CONSIGNE - Reproduisez à l'identique chacune des lignes de tous les enregistrements ci-dessous, sans rien modifier.

MATÉRIEL FOURNI -

• • • •

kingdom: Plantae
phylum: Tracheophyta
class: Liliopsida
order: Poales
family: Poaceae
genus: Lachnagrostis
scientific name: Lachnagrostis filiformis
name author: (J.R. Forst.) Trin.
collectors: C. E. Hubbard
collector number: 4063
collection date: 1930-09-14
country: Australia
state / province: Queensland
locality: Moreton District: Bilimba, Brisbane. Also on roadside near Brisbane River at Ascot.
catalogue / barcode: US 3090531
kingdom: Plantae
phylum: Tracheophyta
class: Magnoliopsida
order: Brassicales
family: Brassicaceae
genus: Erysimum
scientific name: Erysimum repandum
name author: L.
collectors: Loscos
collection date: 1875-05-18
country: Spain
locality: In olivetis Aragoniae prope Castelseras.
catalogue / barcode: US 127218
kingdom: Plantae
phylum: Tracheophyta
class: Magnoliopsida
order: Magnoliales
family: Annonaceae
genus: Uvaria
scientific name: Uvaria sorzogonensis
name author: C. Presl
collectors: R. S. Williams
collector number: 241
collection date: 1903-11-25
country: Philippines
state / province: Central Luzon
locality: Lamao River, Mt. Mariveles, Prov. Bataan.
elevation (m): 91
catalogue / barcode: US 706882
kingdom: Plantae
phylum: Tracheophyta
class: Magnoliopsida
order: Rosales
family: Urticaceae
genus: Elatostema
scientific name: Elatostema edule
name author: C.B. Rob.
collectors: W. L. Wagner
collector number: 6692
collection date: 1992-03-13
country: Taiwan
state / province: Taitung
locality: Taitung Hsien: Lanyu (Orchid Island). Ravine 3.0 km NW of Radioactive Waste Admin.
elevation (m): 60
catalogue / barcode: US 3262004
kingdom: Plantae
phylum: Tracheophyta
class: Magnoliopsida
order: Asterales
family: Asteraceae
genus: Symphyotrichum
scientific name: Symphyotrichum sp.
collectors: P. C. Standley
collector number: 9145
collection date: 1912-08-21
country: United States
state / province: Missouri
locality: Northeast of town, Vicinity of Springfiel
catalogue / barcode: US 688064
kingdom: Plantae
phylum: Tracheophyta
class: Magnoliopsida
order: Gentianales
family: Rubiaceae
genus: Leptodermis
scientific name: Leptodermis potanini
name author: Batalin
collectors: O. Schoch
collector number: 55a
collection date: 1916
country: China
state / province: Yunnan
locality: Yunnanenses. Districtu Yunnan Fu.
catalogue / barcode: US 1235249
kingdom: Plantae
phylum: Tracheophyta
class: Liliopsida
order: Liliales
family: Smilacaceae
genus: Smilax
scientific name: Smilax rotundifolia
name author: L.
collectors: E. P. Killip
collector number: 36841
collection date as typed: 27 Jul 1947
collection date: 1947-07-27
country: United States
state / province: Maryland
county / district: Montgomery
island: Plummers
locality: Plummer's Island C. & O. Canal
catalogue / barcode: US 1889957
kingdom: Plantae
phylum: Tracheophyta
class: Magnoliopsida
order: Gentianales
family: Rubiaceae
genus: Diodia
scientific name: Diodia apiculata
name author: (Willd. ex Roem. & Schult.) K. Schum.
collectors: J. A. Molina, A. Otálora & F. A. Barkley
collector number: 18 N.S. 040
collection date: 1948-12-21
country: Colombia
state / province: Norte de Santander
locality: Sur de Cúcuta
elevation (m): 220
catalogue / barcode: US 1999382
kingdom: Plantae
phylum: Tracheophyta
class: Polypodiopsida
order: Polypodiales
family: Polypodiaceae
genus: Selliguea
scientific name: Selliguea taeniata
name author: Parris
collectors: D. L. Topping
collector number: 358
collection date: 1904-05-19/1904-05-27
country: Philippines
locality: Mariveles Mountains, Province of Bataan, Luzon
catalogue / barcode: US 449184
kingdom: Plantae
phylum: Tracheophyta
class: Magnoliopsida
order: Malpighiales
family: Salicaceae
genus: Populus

• • • •

RÉSULTAT -
kingdom: Plantae
phylum: Tracheophyta
class: Liliopsida
order: Poales
family: Poaceae
genus: Lachnagrostis
scientific name: Lachnagrostis filiformis
name author: (J.R. Forst.) Trin.
collectors: C. E. Hubbard
collector number: 4063
collection date: 1930-09-14
country: Australia
state / province: Queensland
locality: Moreton District: Bilimba, Brisbane. Also on roadside near Brisbane River at Ascot.
catalogue / barcode: US 3090531
kingdom: Plantae
phylum: Tracheophyta
class: Magnoliopsida
order: Brassicales
family: Brassicaceae
genus: Erysimum
scientific name: Erysimum repandum
name author: L.
collectors: Loscos
collection date: 1875-05-18
country: Spain
locality: In olivetis Aragoniae prope Castelseras.
catalogue / barcode: US 127218
kingdom: Plantae
phylum: Tracheophyta
class: Magnoliopsida
order: Magnoliales
family: Annonaceae
genus: Uvaria
scientific name: Uvaria sorzogonensis
name author: C. Presl
collectors: R. S. Williams
collector number: 241
collection date: 1903-11-25
country: Philippines
state / province: Central Luzon
locality: Lamao River, Mt. Mariveles, Prov. Bataan.
elevation (m): 91
catalogue / barcode: US 706882
kingdom: Plantae
phylum: Tracheophyta
class: Magnoliopsida
order: Rosales
family: Urticaceae
genus: Elatostema
scientific name: Elatostema edule
name author: C.B. Rob.
collectors: W. L. Wagner
collector number: 6692
collection date: 1992-03-13
country: Taiwan
state / province: Taitung
locality: Taitung Hsien: Lanyu (Orchid Island). Ravine 3.0 km NW of Radioactive Waste Admin.
elevation (m): 60
catalogue / barcode: US 3262004
kingdom: Plantae
phylum: Tracheophyta
class: Magnoliopsida
order: Asterales
family: Asteraceae
genus: Symphyotrichum
scientific name: Symphyotrichum sp.
collectors: P. C. Standley
collector number: 9145
collection date: 1912-08-21
country: United States
state / province: Missouri
locality: Northeast of town, Vicinity of Springfiel
catalogue / barcode: US 688064
kingdom: Plantae
phylum: Tracheophyta
class: Magnoliopsida
order: Gentianales
family: Rubiaceae
genus: Leptodermis
scientific name: Leptodermis potanini
name author: Batalin
collectors: O. Schoch
collector number: 55a
collection date: 1916
country: China
state / province: Yunnan
locality: Yunnanenses. Districtu Yunnan Fu.
catalogue / barcode: US 1235249
kingdom: Plantae
phylum: Tracheophyta
class: Liliopsida
order: Liliales
family: Smilacaceae
genus: Smilax
scientific name: Smilax rotundifolia
name author: L.
collectors: E. P. Killip
collector number: 36841
collection date as typed: 27 Jul 1947
collection date: 1947-07-27
country: United States
state / province: Maryland
county / district: Montgomery
island: Plummers
locality: Plummer's Island C. & O. Canal
catalogue / barcode: US 1889957
kingdom: Plantae
phylum: Tracheophyta
class: Magnoliopsida
order: Gentianales
family: Rubiaceae
genus: Diodia
scientific name: Diodia apiculata
name author: (Willd. ex Roem. & Schult.) K. Schum.
collectors: J. A. Molina, A. Otálora & F. A. Barkley
collector number: 18 N.S. 040
collection date: 1948-12-21
country: Colombia
state / province: Norte de Santander
locality: Sur de Cúcuta
elevation (m): 220
catalogue / barcode: US 1999382
kingdom: Plantae
phylum: Tracheophyta
class: Polypodiopsida
order: Polypodiales
family: Polypodiaceae
genus: Selliguea
scientific name: Selliguea taeniata
name author: Parris
collectors: D. L. Topping
collector number: 358
collection date: 1904-05-19/1904-05-27
country: Philippines
locality: Mariveles Mountains, Province of Bataan, Luzon
catalogue / barcode: US 449184
kingdom: Plantae
phylum: Tracheophyta
class: Magnoliopsida
order: Malpighiales
family: Salicaceae
genus: Populus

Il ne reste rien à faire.